Occam’s razor is a well-known method within the medical literature for approaching diagnostic challenges. William of Occam put forward the notion that “entities must not be multiplied beyond necessity”. This is interpreted in medical terms as that we should search for one unifying diagnosis when a patient presents with multiple signs and symptoms. In turn, this should be the simplest explanation and require the least assumptions to fulfil it.2
More recently, John Hickam provided the counterargument to Occam. Hickam’s dictum states that “patients can have as many diseases as they damn well please”. Therefore, within diagnostics, multiple signs and symptoms may be due to multiple pathologies.2
Taking account this approach to diagnostic uncertainty, we feel that our case provides important learning points when approaching postoperative diagnostic challenges.
What would Occam say?
William of Occam would undoubtedly argue that postoperative signs and symptoms are most likely related to the preceding operation. This would be the simplest explanation requiring the least assumptions. In relation to the above case, explanations such as a postoperative collection or ischaemic hepatitis secondary to damage to the hepatic arteries would explain the patient’s condition. This requires only one assumption: the laparoscopic cholecystectomy caused the postoperative events.
However, this case raises some important issues regarding this assumption. We maintain that this patient, in fact, presented with co-existing cholecystitis and hepatitis A, the latter of which became apparent only postoperatively.
Hepatitis A is an enterically transmitted infection more commonly seen in children in developing countries. It is often asymptomatic in children but commonly symptomatic in adults, with severe hepatitis associated with raised serum aminotransferases.

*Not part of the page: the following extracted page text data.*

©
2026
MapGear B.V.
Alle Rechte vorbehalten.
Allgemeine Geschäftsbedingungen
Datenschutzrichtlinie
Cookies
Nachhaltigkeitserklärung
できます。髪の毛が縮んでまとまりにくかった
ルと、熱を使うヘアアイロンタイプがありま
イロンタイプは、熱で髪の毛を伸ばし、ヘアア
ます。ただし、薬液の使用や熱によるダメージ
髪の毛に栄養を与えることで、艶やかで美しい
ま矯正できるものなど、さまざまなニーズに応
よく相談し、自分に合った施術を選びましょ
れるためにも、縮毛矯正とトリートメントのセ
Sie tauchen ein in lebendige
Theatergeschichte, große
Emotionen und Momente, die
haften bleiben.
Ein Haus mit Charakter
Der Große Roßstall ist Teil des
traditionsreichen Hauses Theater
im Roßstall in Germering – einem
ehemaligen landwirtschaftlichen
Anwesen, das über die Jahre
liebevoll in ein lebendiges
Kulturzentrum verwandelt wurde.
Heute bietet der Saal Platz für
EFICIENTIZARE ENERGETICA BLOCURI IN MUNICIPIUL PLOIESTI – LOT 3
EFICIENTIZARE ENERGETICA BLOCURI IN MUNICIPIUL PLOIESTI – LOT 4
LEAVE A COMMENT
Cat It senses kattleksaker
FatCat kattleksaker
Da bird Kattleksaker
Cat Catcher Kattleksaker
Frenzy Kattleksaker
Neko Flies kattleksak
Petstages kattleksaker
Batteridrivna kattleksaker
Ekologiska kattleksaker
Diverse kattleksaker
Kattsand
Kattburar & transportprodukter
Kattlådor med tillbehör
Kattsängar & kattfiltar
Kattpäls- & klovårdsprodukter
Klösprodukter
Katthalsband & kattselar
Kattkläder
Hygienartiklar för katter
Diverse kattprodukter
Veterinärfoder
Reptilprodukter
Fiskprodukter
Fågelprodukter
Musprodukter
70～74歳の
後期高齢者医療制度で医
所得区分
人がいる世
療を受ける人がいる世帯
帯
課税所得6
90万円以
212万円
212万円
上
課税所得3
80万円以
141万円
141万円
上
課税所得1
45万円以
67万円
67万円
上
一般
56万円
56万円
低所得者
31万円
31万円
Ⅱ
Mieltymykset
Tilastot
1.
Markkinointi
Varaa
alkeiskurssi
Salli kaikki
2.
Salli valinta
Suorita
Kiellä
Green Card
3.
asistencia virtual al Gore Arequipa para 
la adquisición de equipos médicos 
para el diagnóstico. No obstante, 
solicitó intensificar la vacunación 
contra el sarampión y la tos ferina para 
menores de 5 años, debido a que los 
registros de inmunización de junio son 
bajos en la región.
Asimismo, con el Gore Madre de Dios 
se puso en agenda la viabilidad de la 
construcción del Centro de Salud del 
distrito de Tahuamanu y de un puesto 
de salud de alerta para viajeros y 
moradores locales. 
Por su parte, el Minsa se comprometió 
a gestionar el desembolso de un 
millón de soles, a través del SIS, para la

In most cases, it is self-limiting.3
A review of the literature reveals few cases discussing the presentation of concurrent hepatitis A infection and acute cholecystitis. In all cases identified, the hepatitis A was associated with reportedly acalculous cholecystitis, although few were confirmed surgically. As a result, cholecystitis is reported as a rare complication of hepatitis. In all cases, patients presented with a primary diagnosis of hepatitis A and a secondary diagnosis of cholecystitis. These cases follow the principals of Occam’s razor, in that they assume a causal relationship between hepatitis A infection and cholecystitis.3–5
We challenge the conclusions of those previous case reports and instead suggest that they may be separate conditions presenting together. Patients can have both cholecystitis and hepatitis (if they damn well please). Cholecystitis is common and, in certain areas of the world, hepatitis A is common. In concordance with Hickam’s dictum, and as previously described by Mani et al, it is more likely that patients have two common disease, rather than one rare one.2
Conclusions
We feel this rare coexistence of pathology provides an important learning point when addressing what may be perceived as postoperative complications. It also highlights the necessity of taking a detailed travel history during the admission clerking.
It is important to review the full picture of the patient and not focus solely on one aspect. This is especially pertinent given today’s aging population, where patients frequently present with multiple comorbidities. When addressing diagnostic dilemmas, it is therefore helpful to consider both Occam’s razor and Hickam’s dictum. In this case, we side with Hickam.